Ok so if I can run faster how do I train to be able to maintain this pace for longer?

Have you ever passed the 4km mile marker in your 5K race. Your legs are feeling heavy and non responsive. You’ve lost most of the power in your stride. It’s getting difficult to maintain your race rhythm and stride rate. You’re beginning to lose your mental focus?

We've all been there - if not in a 5k race then certainly in a 10k Olympic run. If you are an experienced Sprin or Olympic distance racer you have certainly felt those unpleasant sensations during the final miles of your races.

Why? – Because you’ve crossed that vague and imprecise barrier that is known as lactate turn point, lactate threshold or anaerobic threshold.

During running, or any other physical activity, one of the ways your body produces energy is through a process called glycolysis.

During this process a substance called lactic acid is produced. At low running speeds your body will process and use that lactic acid to produce even more energy.

The data
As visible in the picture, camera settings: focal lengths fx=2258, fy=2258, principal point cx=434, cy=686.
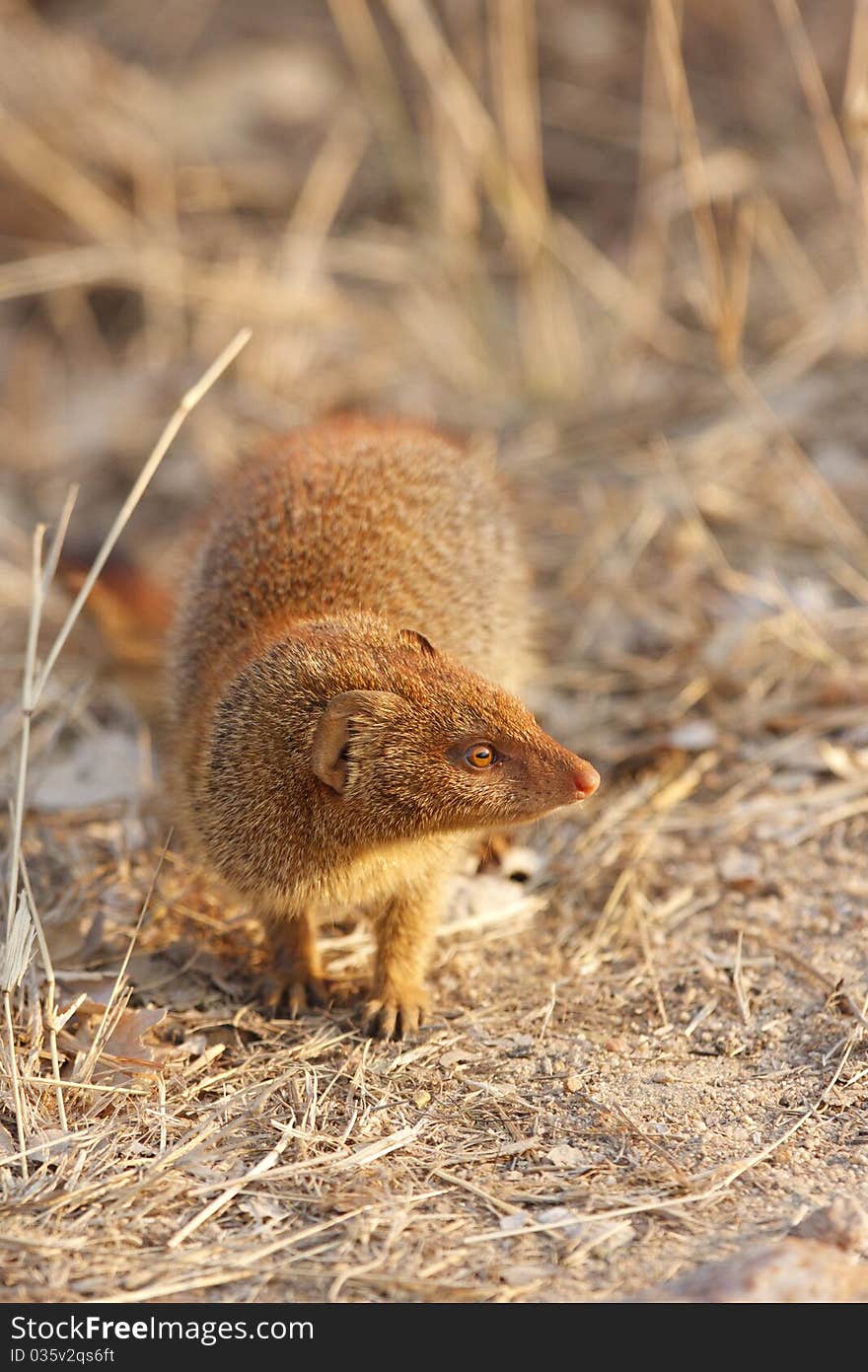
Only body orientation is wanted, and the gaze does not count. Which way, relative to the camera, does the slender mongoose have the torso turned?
toward the camera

Questions
a) In the text on running pace, write out word for word the part that opens with the words containing "Why? – Because" and closes with "even more energy.".
b) In the text on running pace, what process is named as one of the ways the body produces energy during running?
c) Carry on the text on running pace from where it stops.

Answers for this exercise
a)
Why? – Because you’ve crossed that vague and imprecise barrier that is known as lactate turn point, lactate threshold or anaerobic threshold.

During running, or any other physical activity, one of the ways your body produces energy is through a process called glycolysis.

During this process a substance called lactic acid is produced. At low running speeds your body will process and use that lactic acid to produce even more energy.

b) Glycolysis.

c)
When you increase your running intensity, more and more lactic acid is produced. Eventually, lactic acid is produced so fast that your body can no longer keep up. The lactic acid begins to build up. This point is your lactate turn point or lactate threshold.

Actually this is a bit of a generalization and needs more explanation later – but the concept is sufficient for now to explain the ideas behind tempo/threshold training.

Lactate turn point will vary from runner to runner. A fitter, more efficient runner will have a higher lactate threshold, as a percentage of their VO2 max, than a less fit runner. Improving LT will improve race performance.

So, what is the best way to improve LT?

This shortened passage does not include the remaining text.